Some changes will be in store for the zoo itself. While the zoo had been free to the public in the past, an entry fee will be charged for this year - two dollars a head for all visitors of all ages. That money, Andersen said, will go toward paying for the animals’ care and feed.
Aside from that, it will be business as usual for the zoo, running from 11 a.m.-7 p.m. daily, subject to change in poor weather.

The future of the zoo was in doubt last year, first as the City did not bring back animals and open the zoo as normal, instead using the fenced-in area as space for a temporary dog park. Reasons cited for the change included the possibility of construction of a replacement of the Flin Flon Aqua Centre on the old Willowpark Curling Rink site south of the zoo. Such a project would have meant cutting the zoo’s parking lot off from road access and possibly scaring animals and patrons alike with loud construction noise, but that project was delayed and later moved altogether during the summer.
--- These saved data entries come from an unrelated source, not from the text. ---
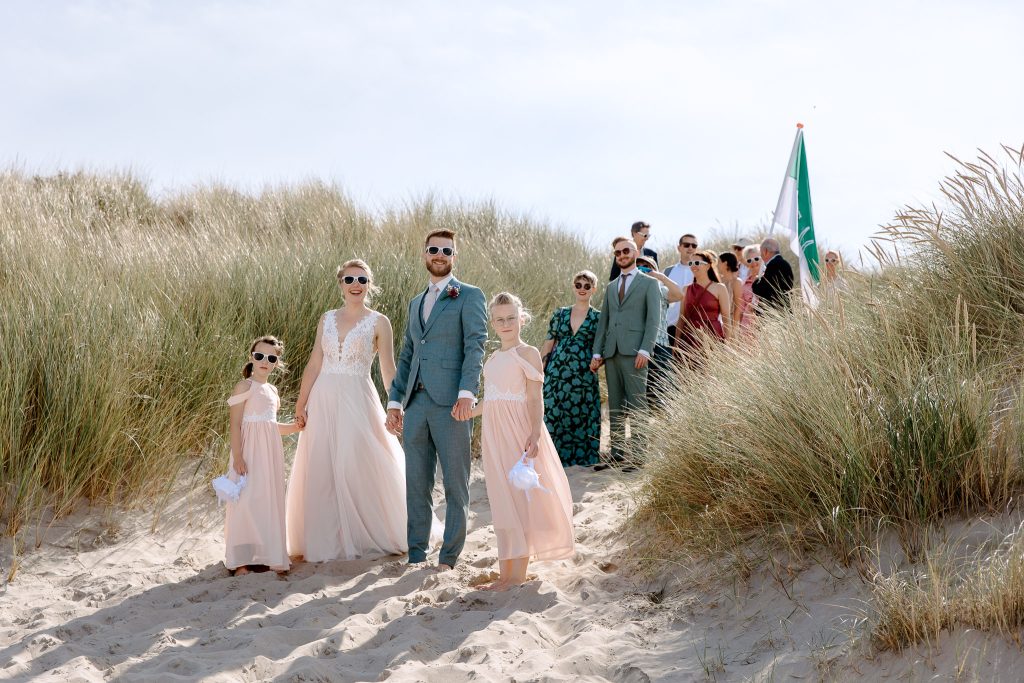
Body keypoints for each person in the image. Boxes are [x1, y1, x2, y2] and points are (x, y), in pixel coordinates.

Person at [287, 260, 410, 562]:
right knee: (323, 466)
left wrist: (395, 405)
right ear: (340, 283)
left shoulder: (379, 322)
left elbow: (387, 369)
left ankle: (370, 534)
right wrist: (301, 403)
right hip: (324, 398)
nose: (356, 285)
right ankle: (329, 541)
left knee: (357, 463)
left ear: (369, 284)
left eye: (363, 279)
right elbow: (315, 362)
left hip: (358, 398)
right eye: (350, 279)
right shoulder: (326, 318)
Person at [386, 230, 488, 571]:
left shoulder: (469, 296)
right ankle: (417, 554)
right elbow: (407, 354)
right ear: (424, 254)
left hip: (452, 405)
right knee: (416, 483)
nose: (439, 255)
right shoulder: (416, 302)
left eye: (447, 250)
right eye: (434, 249)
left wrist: (466, 393)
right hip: (415, 404)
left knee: (456, 484)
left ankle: (448, 558)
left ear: (454, 256)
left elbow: (476, 345)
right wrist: (395, 401)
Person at [460, 292, 574, 590]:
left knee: (518, 498)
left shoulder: (529, 353)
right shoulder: (493, 357)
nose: (506, 323)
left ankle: (516, 576)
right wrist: (470, 412)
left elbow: (535, 399)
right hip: (493, 433)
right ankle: (506, 571)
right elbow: (494, 397)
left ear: (521, 319)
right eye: (500, 319)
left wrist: (534, 434)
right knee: (500, 498)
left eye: (511, 317)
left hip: (518, 431)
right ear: (493, 323)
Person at [225, 336, 302, 576]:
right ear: (252, 357)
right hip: (248, 452)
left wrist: (295, 427)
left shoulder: (273, 390)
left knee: (265, 501)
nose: (264, 362)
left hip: (269, 455)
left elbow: (270, 426)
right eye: (260, 356)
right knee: (245, 502)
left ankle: (266, 556)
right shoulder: (244, 386)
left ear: (276, 363)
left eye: (271, 358)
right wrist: (238, 456)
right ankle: (241, 562)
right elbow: (236, 424)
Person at [591, 237, 662, 470]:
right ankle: (617, 454)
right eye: (617, 252)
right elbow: (604, 322)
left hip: (636, 353)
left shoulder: (649, 283)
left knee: (637, 404)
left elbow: (654, 321)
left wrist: (646, 349)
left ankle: (640, 457)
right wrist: (596, 353)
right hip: (611, 353)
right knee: (615, 405)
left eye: (625, 250)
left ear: (635, 252)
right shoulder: (611, 286)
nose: (621, 255)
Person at [540, 271, 602, 468]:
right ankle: (550, 457)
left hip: (584, 374)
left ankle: (582, 460)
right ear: (573, 287)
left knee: (582, 413)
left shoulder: (598, 317)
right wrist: (540, 370)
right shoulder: (560, 314)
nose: (582, 288)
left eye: (587, 285)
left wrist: (599, 362)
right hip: (556, 372)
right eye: (578, 284)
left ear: (594, 289)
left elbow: (602, 347)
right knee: (553, 411)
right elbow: (549, 343)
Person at [635, 255, 683, 407]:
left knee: (661, 395)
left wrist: (660, 276)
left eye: (646, 267)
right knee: (640, 395)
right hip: (637, 347)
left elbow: (679, 295)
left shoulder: (661, 290)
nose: (643, 270)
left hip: (660, 346)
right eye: (639, 267)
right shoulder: (629, 292)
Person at [675, 251, 730, 361]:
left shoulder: (719, 288)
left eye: (697, 262)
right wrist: (676, 344)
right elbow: (682, 318)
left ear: (708, 266)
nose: (693, 266)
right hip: (690, 337)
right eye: (691, 263)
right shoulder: (686, 289)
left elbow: (726, 319)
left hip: (713, 336)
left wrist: (728, 345)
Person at [664, 233, 698, 343]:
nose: (690, 248)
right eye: (687, 245)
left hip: (695, 327)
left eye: (694, 246)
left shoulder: (701, 270)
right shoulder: (668, 271)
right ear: (679, 247)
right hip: (671, 326)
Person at [752, 237, 794, 310]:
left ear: (765, 251)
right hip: (784, 309)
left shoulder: (773, 265)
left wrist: (756, 282)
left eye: (761, 253)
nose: (761, 256)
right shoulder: (785, 264)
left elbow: (763, 290)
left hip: (773, 311)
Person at [716, 252, 744, 336]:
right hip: (717, 322)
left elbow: (738, 306)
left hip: (731, 322)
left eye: (719, 262)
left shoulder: (736, 282)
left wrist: (733, 328)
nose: (717, 265)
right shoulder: (718, 281)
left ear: (725, 263)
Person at [739, 245, 762, 333]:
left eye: (756, 259)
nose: (753, 262)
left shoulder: (769, 279)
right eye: (749, 260)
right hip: (747, 330)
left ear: (762, 259)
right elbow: (740, 310)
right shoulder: (743, 285)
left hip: (766, 327)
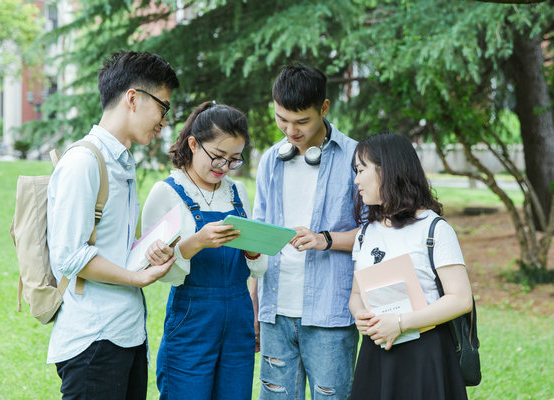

In the fall, not long before the latest local election, previous city council members discussed possibly rezoning the land the zoo sits on in Willowvale Park, which would have allowed residential property to be built on the site. Councillors said the moves would not lead to the zoo being permanently closed, saying that the change would allow for a then-unknown real estate partner to build seniors’ housing on the site and that the zoo would be moved and reopened elsewhere if a land sale was agreed on.

The decision was met with public outcry over the possibility of a permanent closure of the zoo and a lack of public transparency on the project. The rezoning measure was not decided on at the time of the election last fall - to date, the new Flin Flon city council has not ruled on the change publicly, leaving the zoo land still zoned as “parks and recreation” in City planning.